> **Datos almacenados**:
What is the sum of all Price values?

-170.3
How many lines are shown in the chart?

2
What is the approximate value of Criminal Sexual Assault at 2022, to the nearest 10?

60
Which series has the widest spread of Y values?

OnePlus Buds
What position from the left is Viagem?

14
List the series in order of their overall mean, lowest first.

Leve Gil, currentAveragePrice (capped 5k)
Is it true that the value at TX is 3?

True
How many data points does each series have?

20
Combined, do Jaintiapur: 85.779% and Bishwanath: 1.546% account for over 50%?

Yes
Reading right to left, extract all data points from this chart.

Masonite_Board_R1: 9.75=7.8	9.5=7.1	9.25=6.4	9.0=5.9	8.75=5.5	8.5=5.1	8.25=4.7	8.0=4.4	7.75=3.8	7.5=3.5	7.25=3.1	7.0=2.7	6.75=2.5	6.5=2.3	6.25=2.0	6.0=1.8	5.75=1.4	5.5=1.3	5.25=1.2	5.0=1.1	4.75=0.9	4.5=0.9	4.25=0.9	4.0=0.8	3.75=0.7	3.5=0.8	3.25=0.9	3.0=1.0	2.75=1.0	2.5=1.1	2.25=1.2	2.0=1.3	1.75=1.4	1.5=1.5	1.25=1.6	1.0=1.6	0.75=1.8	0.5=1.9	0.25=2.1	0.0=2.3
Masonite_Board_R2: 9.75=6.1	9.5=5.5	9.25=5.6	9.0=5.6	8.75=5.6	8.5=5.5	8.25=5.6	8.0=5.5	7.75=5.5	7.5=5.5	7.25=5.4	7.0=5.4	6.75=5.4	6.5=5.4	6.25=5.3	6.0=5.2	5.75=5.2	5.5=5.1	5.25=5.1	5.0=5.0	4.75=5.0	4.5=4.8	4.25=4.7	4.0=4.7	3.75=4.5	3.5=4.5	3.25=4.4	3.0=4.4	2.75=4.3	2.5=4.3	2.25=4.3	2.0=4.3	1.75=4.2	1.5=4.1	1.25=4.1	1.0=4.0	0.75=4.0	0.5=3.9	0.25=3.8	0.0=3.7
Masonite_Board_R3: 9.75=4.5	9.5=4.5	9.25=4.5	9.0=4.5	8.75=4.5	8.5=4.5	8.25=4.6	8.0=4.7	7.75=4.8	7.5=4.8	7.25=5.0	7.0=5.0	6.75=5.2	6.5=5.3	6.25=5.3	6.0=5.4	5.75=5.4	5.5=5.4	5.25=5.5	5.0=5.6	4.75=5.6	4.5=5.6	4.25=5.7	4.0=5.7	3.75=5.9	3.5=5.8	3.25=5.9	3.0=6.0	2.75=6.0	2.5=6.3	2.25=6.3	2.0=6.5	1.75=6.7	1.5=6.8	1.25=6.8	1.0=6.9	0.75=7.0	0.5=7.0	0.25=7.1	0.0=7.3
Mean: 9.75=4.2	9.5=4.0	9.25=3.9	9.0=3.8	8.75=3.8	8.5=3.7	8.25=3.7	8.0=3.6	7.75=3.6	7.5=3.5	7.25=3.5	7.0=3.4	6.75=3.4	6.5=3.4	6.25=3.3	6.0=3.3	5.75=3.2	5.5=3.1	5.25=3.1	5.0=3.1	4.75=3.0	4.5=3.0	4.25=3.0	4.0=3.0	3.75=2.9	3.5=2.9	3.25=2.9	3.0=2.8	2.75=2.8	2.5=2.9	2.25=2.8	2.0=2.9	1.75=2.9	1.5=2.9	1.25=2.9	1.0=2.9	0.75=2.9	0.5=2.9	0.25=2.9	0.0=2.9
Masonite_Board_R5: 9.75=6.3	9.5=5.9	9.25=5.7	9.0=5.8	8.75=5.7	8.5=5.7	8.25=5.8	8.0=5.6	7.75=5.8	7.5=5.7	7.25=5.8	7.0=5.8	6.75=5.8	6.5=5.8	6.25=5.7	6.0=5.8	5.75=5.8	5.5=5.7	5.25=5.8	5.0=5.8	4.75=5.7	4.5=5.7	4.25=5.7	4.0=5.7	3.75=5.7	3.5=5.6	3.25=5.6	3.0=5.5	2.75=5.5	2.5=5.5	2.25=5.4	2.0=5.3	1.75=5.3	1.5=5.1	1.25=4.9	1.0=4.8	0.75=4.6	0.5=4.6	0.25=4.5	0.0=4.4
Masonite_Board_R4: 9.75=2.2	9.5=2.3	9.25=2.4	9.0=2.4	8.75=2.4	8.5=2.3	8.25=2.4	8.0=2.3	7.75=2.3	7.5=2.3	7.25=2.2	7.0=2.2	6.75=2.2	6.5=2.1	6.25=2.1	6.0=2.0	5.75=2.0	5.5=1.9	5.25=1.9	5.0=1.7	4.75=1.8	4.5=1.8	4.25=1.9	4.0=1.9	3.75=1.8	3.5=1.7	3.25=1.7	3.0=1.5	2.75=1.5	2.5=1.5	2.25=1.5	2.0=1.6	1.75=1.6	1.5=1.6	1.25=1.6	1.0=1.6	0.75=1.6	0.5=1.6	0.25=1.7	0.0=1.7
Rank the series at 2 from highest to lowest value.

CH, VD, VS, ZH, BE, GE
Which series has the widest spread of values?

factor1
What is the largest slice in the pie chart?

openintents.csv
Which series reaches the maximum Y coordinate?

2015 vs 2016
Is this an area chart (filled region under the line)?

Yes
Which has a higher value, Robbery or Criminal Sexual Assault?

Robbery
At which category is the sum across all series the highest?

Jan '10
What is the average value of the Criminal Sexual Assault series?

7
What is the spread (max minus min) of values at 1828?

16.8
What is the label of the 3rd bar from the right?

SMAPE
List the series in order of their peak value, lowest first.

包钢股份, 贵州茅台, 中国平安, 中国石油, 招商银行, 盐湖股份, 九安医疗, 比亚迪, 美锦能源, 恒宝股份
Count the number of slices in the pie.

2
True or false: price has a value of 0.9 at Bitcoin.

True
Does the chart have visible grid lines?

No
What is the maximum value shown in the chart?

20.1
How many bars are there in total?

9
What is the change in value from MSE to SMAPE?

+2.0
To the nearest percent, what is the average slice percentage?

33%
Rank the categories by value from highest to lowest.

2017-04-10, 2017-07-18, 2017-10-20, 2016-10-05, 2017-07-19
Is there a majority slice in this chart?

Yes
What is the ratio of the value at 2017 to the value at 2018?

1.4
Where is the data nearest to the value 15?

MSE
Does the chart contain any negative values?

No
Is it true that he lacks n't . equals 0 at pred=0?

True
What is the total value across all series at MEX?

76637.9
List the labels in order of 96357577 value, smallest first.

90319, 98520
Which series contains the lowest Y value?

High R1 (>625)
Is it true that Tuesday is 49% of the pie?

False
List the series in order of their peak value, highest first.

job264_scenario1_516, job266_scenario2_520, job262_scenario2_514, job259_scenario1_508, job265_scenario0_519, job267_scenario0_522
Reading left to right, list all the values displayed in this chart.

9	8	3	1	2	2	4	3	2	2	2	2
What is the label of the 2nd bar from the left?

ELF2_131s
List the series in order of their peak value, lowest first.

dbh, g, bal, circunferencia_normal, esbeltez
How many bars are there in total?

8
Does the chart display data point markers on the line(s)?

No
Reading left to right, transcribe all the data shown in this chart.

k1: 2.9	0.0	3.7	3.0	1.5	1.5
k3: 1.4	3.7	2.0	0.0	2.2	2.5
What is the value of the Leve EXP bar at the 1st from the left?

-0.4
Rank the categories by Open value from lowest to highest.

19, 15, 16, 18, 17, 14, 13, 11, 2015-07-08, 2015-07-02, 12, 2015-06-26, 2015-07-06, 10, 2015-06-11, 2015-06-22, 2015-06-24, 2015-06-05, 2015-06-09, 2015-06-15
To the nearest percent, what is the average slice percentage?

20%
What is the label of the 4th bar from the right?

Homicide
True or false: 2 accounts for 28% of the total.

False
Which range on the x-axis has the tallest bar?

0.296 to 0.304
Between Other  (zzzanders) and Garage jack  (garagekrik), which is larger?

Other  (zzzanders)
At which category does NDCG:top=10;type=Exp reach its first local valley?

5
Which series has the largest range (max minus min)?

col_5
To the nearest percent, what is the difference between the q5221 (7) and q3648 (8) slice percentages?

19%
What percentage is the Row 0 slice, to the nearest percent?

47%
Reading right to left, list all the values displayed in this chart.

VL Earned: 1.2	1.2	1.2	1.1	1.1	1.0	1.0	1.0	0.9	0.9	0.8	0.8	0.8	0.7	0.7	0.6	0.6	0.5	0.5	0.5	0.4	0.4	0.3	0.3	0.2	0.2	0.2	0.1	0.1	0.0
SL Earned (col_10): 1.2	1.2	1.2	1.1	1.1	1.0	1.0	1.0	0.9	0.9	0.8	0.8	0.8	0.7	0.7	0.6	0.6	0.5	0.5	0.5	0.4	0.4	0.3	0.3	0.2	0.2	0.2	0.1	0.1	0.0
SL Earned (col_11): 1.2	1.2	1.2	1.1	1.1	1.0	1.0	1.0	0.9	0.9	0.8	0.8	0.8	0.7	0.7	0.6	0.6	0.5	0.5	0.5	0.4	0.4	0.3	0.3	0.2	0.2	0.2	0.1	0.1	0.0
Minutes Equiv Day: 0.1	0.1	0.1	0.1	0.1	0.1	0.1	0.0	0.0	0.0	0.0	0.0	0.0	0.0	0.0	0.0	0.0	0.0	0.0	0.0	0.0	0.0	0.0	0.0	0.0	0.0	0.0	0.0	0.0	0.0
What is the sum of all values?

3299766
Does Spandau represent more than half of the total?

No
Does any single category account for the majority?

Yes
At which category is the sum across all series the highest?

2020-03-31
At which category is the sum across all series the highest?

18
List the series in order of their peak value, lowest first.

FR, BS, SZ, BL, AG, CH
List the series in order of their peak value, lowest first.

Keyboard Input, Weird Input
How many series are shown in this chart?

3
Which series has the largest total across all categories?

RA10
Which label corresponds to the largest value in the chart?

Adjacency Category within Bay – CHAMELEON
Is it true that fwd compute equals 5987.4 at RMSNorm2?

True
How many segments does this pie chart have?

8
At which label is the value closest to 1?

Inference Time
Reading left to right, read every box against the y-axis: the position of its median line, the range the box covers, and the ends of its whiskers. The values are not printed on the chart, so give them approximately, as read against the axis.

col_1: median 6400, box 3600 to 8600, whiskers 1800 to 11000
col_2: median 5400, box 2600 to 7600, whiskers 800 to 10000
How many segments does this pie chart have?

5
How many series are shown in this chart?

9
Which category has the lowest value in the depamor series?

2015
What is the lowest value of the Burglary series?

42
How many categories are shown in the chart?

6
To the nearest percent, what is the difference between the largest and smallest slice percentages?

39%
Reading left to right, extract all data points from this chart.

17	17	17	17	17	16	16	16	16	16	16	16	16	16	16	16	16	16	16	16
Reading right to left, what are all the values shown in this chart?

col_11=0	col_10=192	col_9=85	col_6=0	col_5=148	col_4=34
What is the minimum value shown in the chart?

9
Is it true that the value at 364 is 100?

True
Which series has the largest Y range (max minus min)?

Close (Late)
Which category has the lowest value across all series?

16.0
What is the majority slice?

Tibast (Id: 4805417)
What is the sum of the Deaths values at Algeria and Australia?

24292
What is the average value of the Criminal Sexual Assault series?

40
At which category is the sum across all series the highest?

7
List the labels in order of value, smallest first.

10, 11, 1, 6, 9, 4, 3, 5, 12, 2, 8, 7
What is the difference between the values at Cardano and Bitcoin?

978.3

> **Instrucciones de tarea**: Organiza en una tabla Markdown todo el listado desde la línea que contiene "Adjacency Category within Bay – CHAMELEON" hasta la que contiene "What is the lowest", ambas incluidas, omitiendo las líneas en blanco. Usa dos columnas: "N.º", con el número de fila, y "Línea del listado", con el texto de cada línea.

> **Solución propuesta**:
| N.º | Línea del listado |
|---|---|
| 1 | Adjacency Category within Bay – CHAMELEON |
| 2 | Is it true that fwd compute equals 5987.4 at RMSNorm2? |
| 3 | True |
| 4 | How many segments does this pie chart have? |
| 5 | 8 |
| 6 | At which label is the value closest to 1? |
| 7 | Inference Time |
| 8 | Reading left to right, read every box against the y-axis: the position of its median line, the range the box covers, and the ends of its whiskers. The values are not printed on the chart, so give them approximately, as read against the axis. |
| 9 | col_1: median 6400, box 3600 to 8600, whiskers 1800 to 11000 |
| 10 | col_2: median 5400, box 2600 to 7600, whiskers 800 to 10000 |
| 11 | How many segments does this pie chart have? |
| 12 | 5 |
| 13 | How many series are shown in this chart? |
| 14 | 9 |
| 15 | Which category has the lowest value in the depamor series? |
| 16 | 2015 |
| 17 | What is the lowest value of the Burglary series? |